Um ano depois, aos 17 anos de idade, observou-se novo episódio de hemorragia
digestiva baixa com hematoquezias abundantes. Foram repetidas a EDA e
colonoscopia que não revelaram lesões, tendo-se observado novamente abundante
sangue no cólon. Foi efectuada nova enteroscopia por cápsula, que não detectou
lesões mas que apresentou um atraso na progressão da cápsula no íleon médio que
não permitiu a visualização completa do intestino delgado.
O doente foi submetido a EDB por via retrógrada, tendo-se observado, no íleon
médio, formação diverticular, com cerca de 5 cm, com mucosa de aspecto
atrófico. No fundo do divertículo observou-se anel que se ultrapassou para zona
em fundo de saco (Fig. 1 a,b,c). Os achados foram considerados sugestivos de
DM.
Fig. 1. No íleon médio identifica-se formação diverticular com cerca de 6 cm
com mucosa de aspecto atrófico (a e B).

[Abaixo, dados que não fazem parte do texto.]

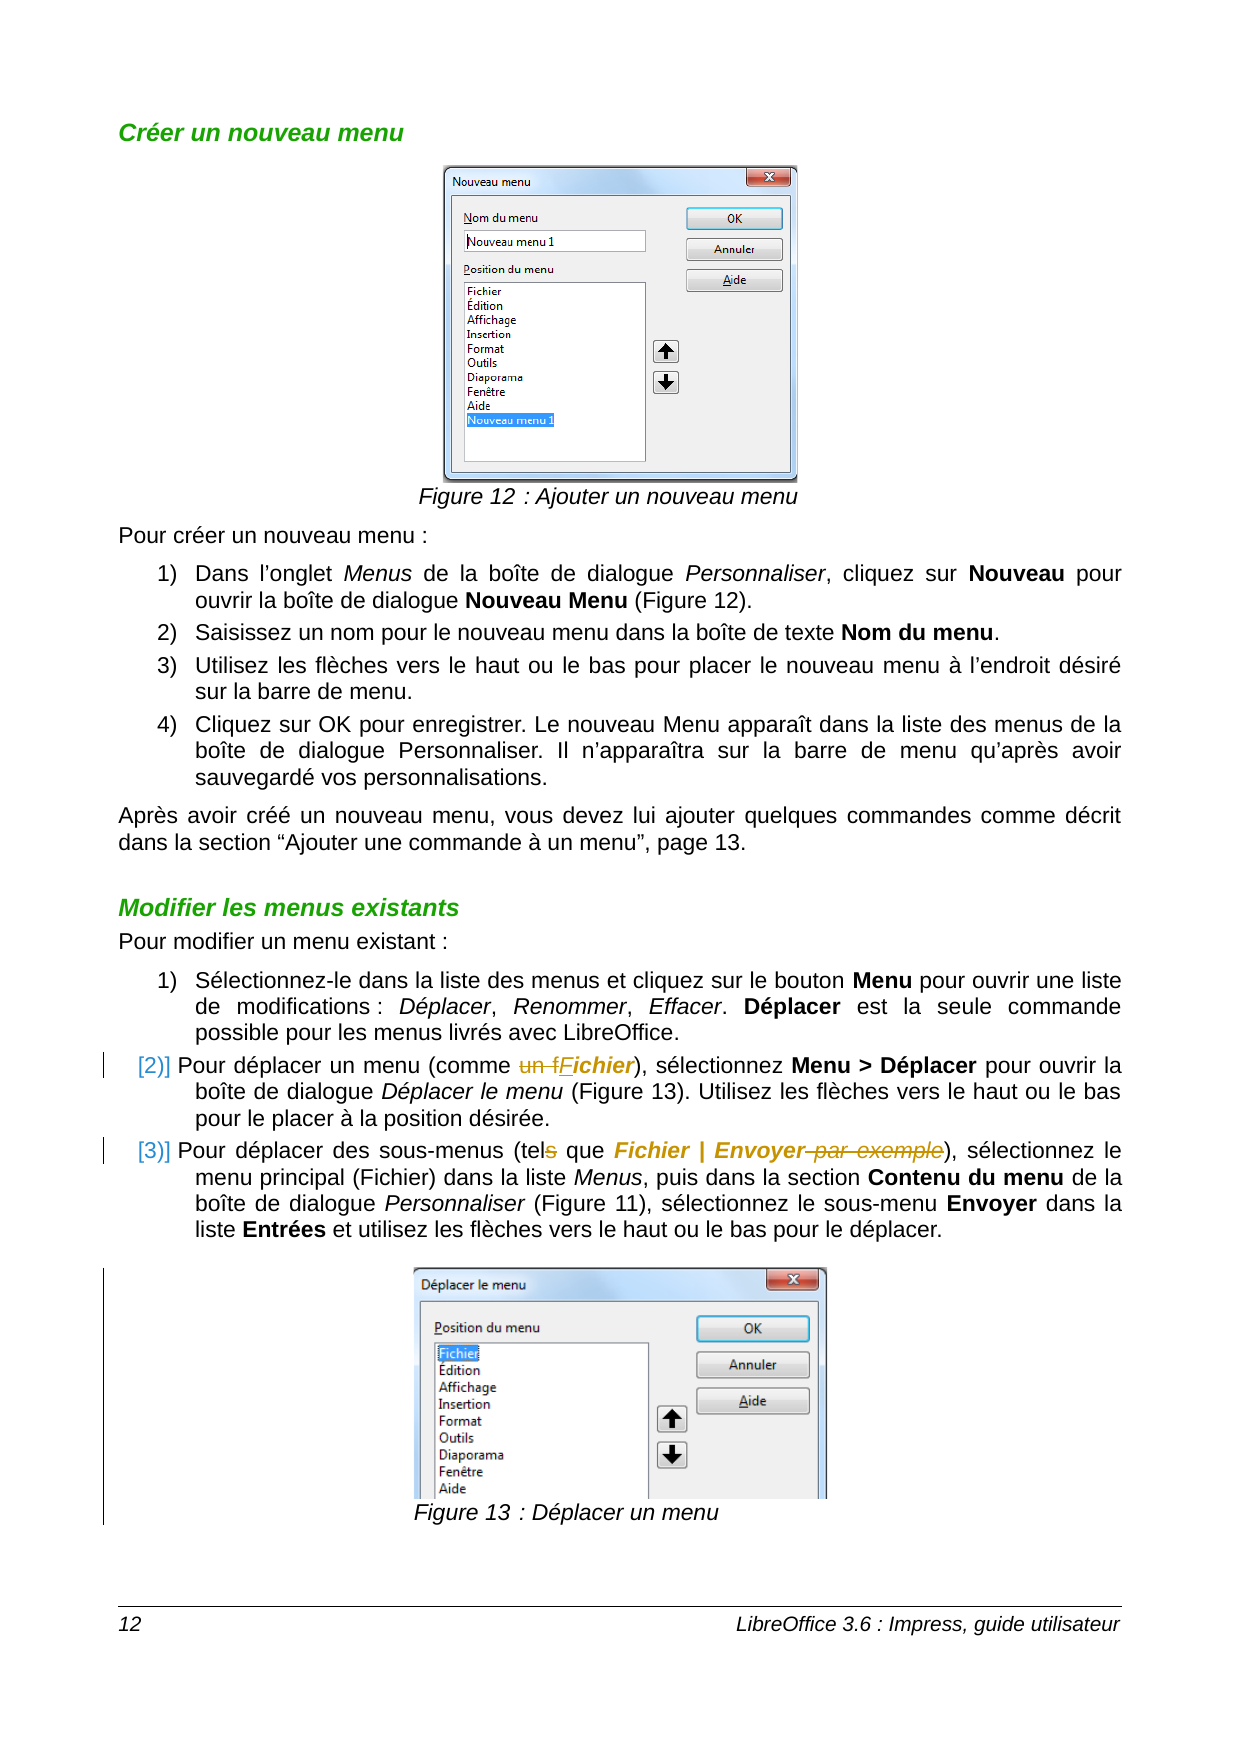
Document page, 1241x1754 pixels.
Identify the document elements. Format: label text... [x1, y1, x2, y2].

list Utilisez les flèches vers le haut ou le bas pour placer le nouveau menu à l’endroit désiré sur la barre de menu. [177, 652, 1122, 705]
text Pour modifier un menu existant : [118, 928, 1122, 954]
subtitle Modifier les menus existants [118, 893, 1122, 921]
text Après avoir créé un nouveau menu, vous devez lui ajouter quelques commandes comme décrit dans la section “Ajouter une commande à un menu”, page 13. [118, 802, 1122, 855]
list Cliquez sur OK pour enregistrer. Le nouveau Menu apparaît dans la liste des menus de la boîte de dialogue Personnaliser. Il n’apparaîtra sur la barre de menu qu’après avoir sauvegardé vos personnalisations. [177, 711, 1122, 790]
text Pour créer un nouveau menu : [118, 522, 1122, 548]
text Figure 13 : Déplacer un menu [413, 1499, 827, 1525]
list Dans l’onglet Menus de la boîte de dialogue Personnaliser, cliquez sur Nouveau pour ouvrir la boîte de dialogue Nouveau Menu (Figure 12). [177, 560, 1122, 613]
list Pour déplacer un menu (comme Fichier), sélectionnez Menu > Déplacer pour ouvrir la boîte de dialogue Déplacer le menu (Figure 13). Utilisez les flèches vers le haut ou le bas pour le placer à la position désirée. [177, 1052, 1122, 1131]
picture [413, 1267, 828, 1499]
picture [442, 165, 798, 483]
list Sélectionnez-le dans la liste des menus et cliquez sur le bouton Menu pour ouvrir une liste de modifications : Déplacer, Renommer, Effacer. Déplacer est la seule commande possible pour les menus livrés avec LibreOffice. [177, 967, 1122, 1046]
subtitle Créer un nouveau menu [118, 118, 1122, 147]
list Saisissez un nom pour le nouveau menu dans la boîte de texte Nom du menu. [177, 619, 1122, 646]
list Pour déplacer des sous-menus (tel que Fichier | Envoyer), sélectionnez le menu principal (Fichier) dans la liste Menus, puis dans la section Contenu du menu de la boîte de dialogue Personnaliser (Figure 11), sélectionnez le sous-menu Envoyer dans la liste Entrées et utilisez les flèches vers le haut ou le bas pour le déplacer. [177, 1137, 1122, 1243]
text Figure 12 : Ajouter un nouveau menu [418, 166, 822, 509]
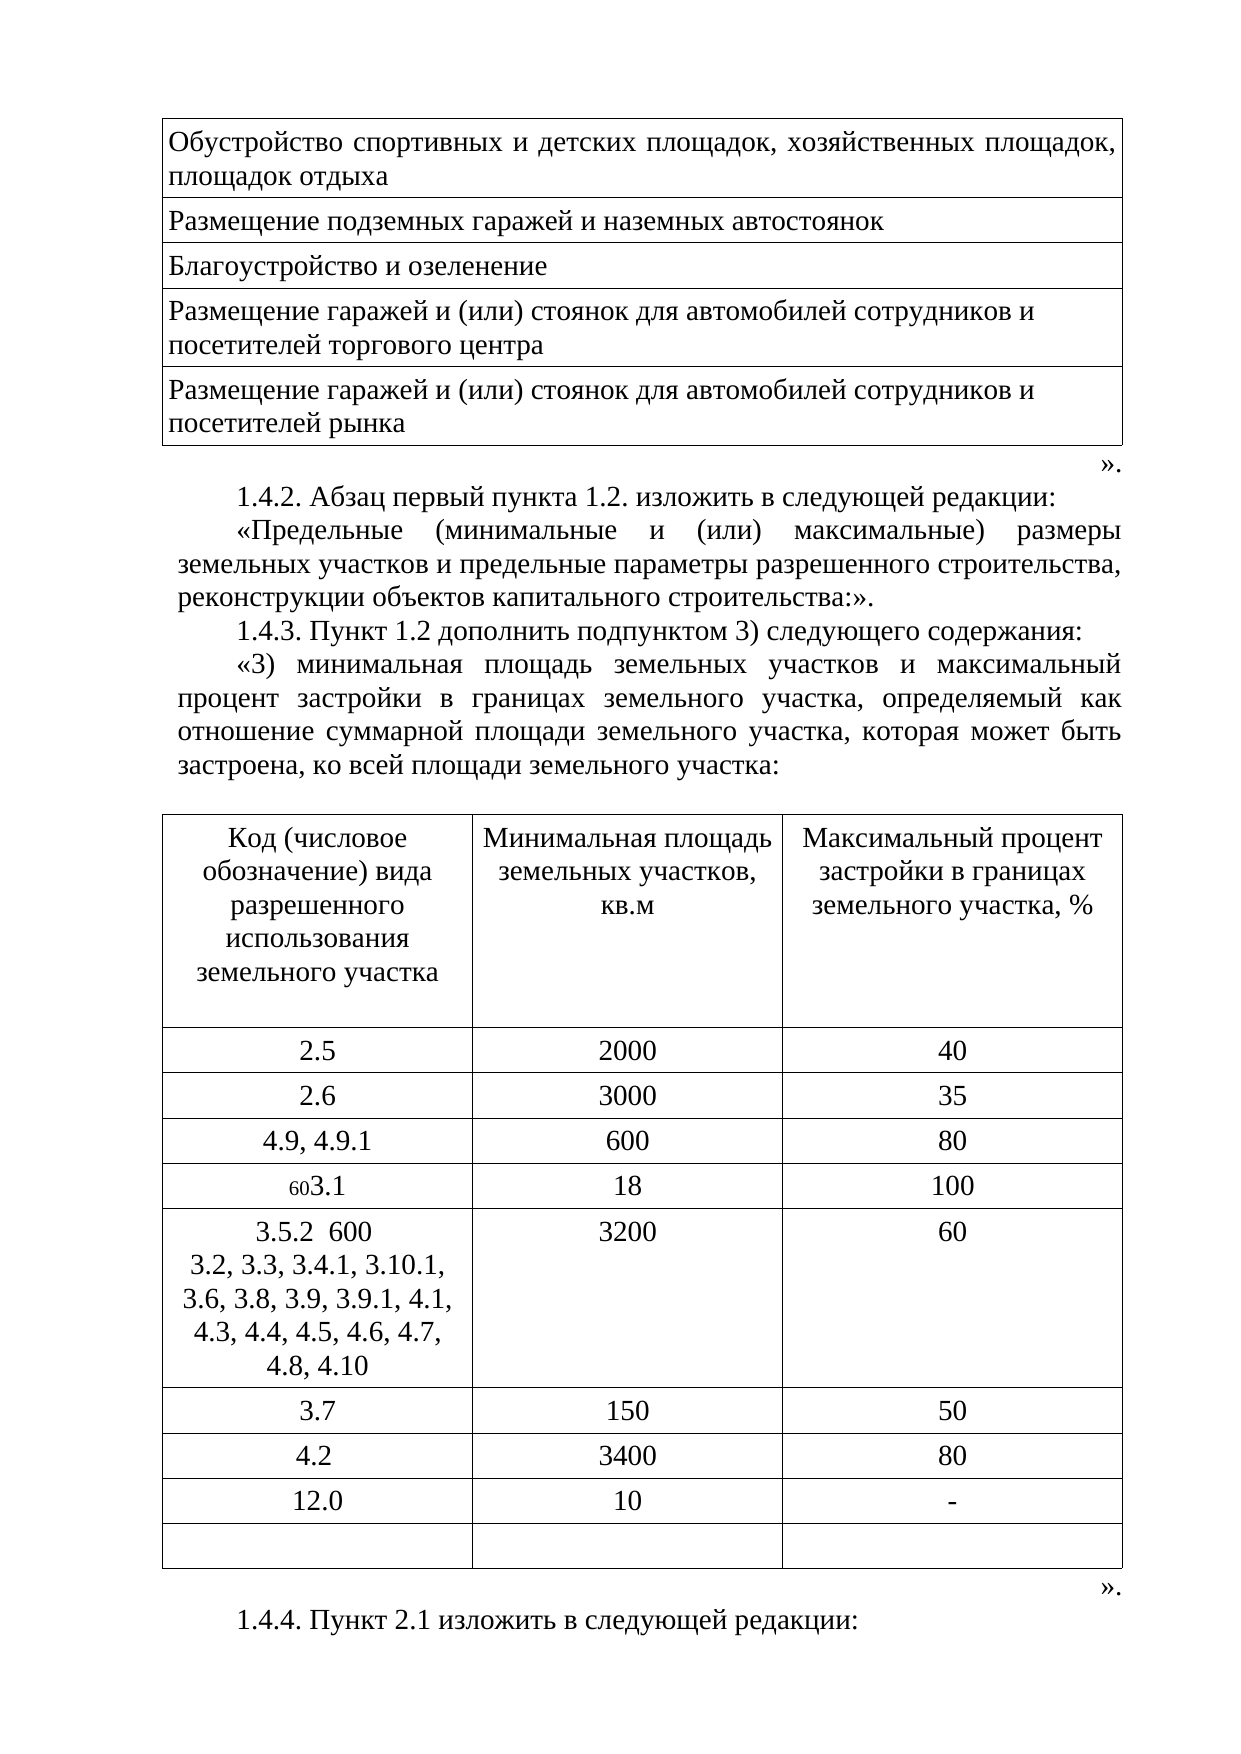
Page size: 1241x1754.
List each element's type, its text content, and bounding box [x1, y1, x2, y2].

No fundo do divertículo observa-se anel
(C) que se ultrapassa para zona que termina em fundo de saco.
O doente foi submetido a excisão do divertículo por via laparoscópica (Fig. 2).
A avaliação histológica confirmou o diagnóstico de DM e a presença de mucosa
gástrica ectópica ulcerada (Fig. 3).
Fig. 2. Cirurgia com identificação de Divertículo de Meckel
Fig. 3. Avaliação histológica de divertículo de Meckel A- Mucosa Gástrica (1) e
mucosa intestinal (2) com intensa actividade inflamatória; B- Mucosa Gãstrica
com inflamação ligeira; C- Fundo de úlcera.
O pós-operatório decorreu sem intercorrências e o doente encontra-se
assintomático e sem qualquer alteração analítica.
DISCUSSÃO
O desenvolvimento da EDB melhorou de forma significativa a avaliação do
intestino delgado5, permitindo a observação endoscópica completa deste segmento
do tubo digestivo, a colheita de material para histologia e a realização de
vários procedimentos terapêuticos, nomeadamente hemostase, polipectomia e
dilatação com balão.
No presente caso, e apesar da extensa avaliação efectuada ao longo dos anos com
a realização e repetição de inúmeros exames complementares de diagnóstico, a
EDB foi o único exame que permitiu estabelecer o diagnóstico de DM, evitando a
realização de enteroscopia intra-operatória.
Estão descritos na literatura vários casos de diagnóstico de DM por EDB8-13. Na
maioria dos doentes este diagnóstico foi estabelecido após terem sido
efectuados inúmeros exames complementares de diagnóstico, incluindo, tal como
no caso agora descrito, a realização de exames endoscópicos (endoscopia
digestiva alta, colonoscopia com ileoscopia, e cápsula endoscópica) e
imagiológicos (tomografia computorizada abdominal, cintigrafia com 99mTc-
pertecnetato e, em alguns casos, angiografia), com referência à sua repetição
após os vários episódios de hemorragia.
Assim, tendo em conta a baixa sensibilidade da cintigrafia com 99 Tm-
pertecnetato na população adulta, a EDB deve ser equacionada em todos os
indivíduos com suspeita clínica de DM, nomeadamente em adultos jovens com
episódios de hemorragia digestiva recidivante.